I'm getting ready to make a nice chess box for Dad, and I want to make a real board this time.
I can think of lots of ways to do it. Squares of veneer, dark one-piece board with light inlays, plywood with ~1/8" thick squares glued on...
I don't have a bandsaw. My table saw is not much good for resawing. I'll be thicknessing the wood by hand. That makes thin-square ideas unattractive.
So I'm thinking of a bunch of squares say 1" thick, and thinking about how I could build such a thing so that it wouldn't explode or wrench itself out of shape.

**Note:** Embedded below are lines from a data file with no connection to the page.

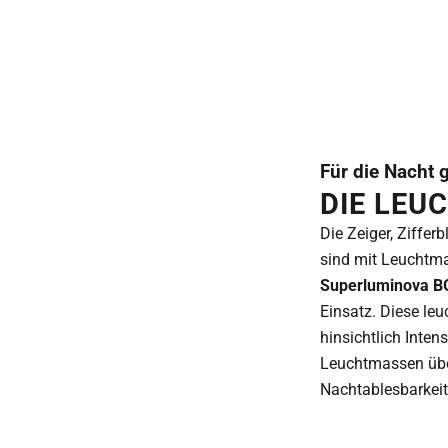
Für die Nacht 
DIE LEU
Die Zeiger, Ziffer
sind mit Leuchtm
Superluminova 
Einsatz. Diese le
hinsichtlich Inten
Leuchtmassen über
Nachtablesbarkeit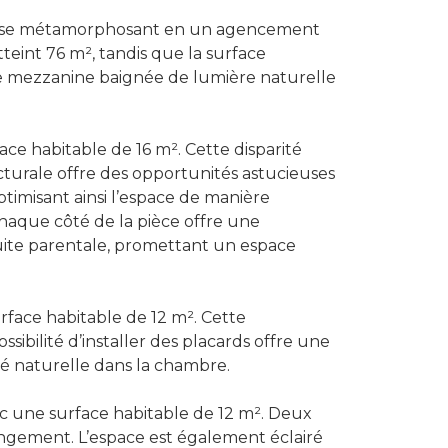
te, se métamorphosant en un agencement
teint 76 m², tandis que la surface
une mezzanine baignée de lumière naturelle
ce habitable de 16 m². Cette disparité
ecturale offre des opportunités astucieuses
timisant ainsi l’espace de manière
 chaque côté de la pièce offre une
suite parentale, promettant un espace
rface habitable de 12 m². Cette
ibilité d’installer des placards offre une
é naturelle dans la chambre.
ec une surface habitable de 12 m². Deux
angement. L’espace est également éclairé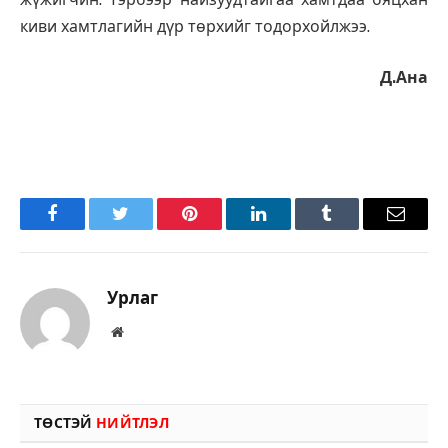
киви хамтлагийн дүр төрхийг тодорхойлжээ.
Д.Ана
Facebook
Twitter
Pinterest
LinkedIn
Tumblr
Имэйл
Урлаг
Вэбсайт
ТӨСТЭЙ
НИЙТЛЭЛ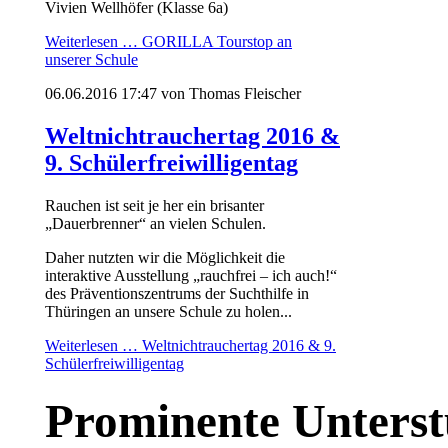
Vivien Wellhöfer (Klasse 6a)
Weiterlesen …
GORILLA Tourstop an
unserer Schule
06.06.2016 17:47
von Thomas Fleischer
Weltnichtrauchertag 2016 &
9. Schülerfreiwilligentag
Rauchen ist seit je her ein brisanter
„Dauerbrenner“ an vielen Schulen.
Daher nutzten wir die Möglichkeit die
interaktive Ausstellung „rauchfrei – ich auch!“
des Präventionszentrums der Suchthilfe in
Thüringen an unsere Schule zu holen...
Weiterlesen …
Weltnichtrauchertag 2016 & 9.
Schülerfreiwilligentag
Prominente Unters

It sounds like a bitchy glue-up without mechanical alignment for one thing. I don't have a biscuit joiner or a T&G bit or anything like that, so I'd be thinking of maybe cutting T&G on my table saw (if I can work out a way to get it to come out consistently, that is) or using dowels to assemble the whole thing like a bunch of Tinker Toys...

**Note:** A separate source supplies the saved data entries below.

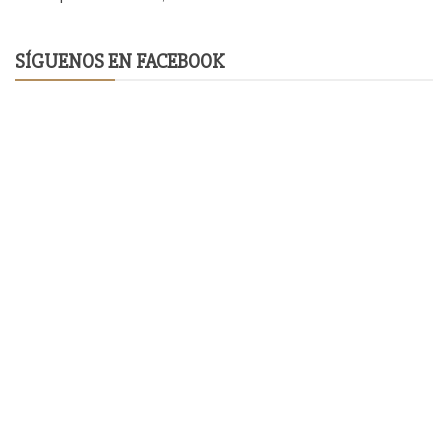
SÍGUENOS EN FACEBOOK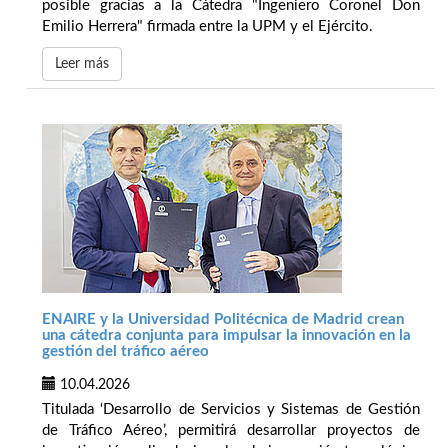
posible gracias a la Cátedra "Ingeniero Coronel Don
Emilio Herrera" firmada entre la UPM y el Ejército.
Leer más
ENAIRE y la Universidad Politécnica de Madrid crean
una cátedra conjunta para impulsar la innovación en la
gestión del tráfico aéreo
10.04.2026
Titulada ‘Desarrollo de Servicios y Sistemas de Gestión
de Tráfico Aéreo’, permitirá desarrollar proyectos de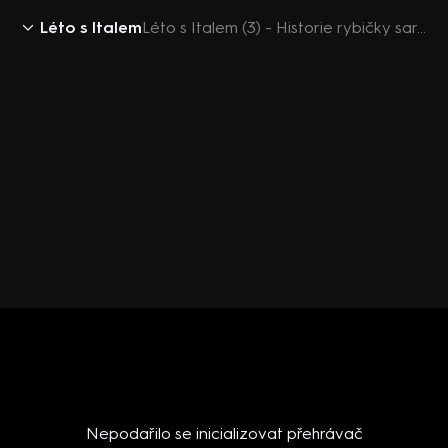
Léto s Italem
Léto s Italem (3) - Historie rybičky saraghina
Nepodařilo se inicializovat přehrávač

Also, I'm playing with the idea of doing a split board with dual hinges, so it could open in clamshell fashion. That would solve the problem of what to do with the awkwardly huge lid of this thing, but it would be a lot harder to execute successfully.
Anyway, just some initial thoughts. I know there are a lot of ways to skin this particular cat. I'm just trying to think up a way to do it that isn't
*too* ambitious or too Norm intensive. I've never tried to assemble anything made from that many little pieces before.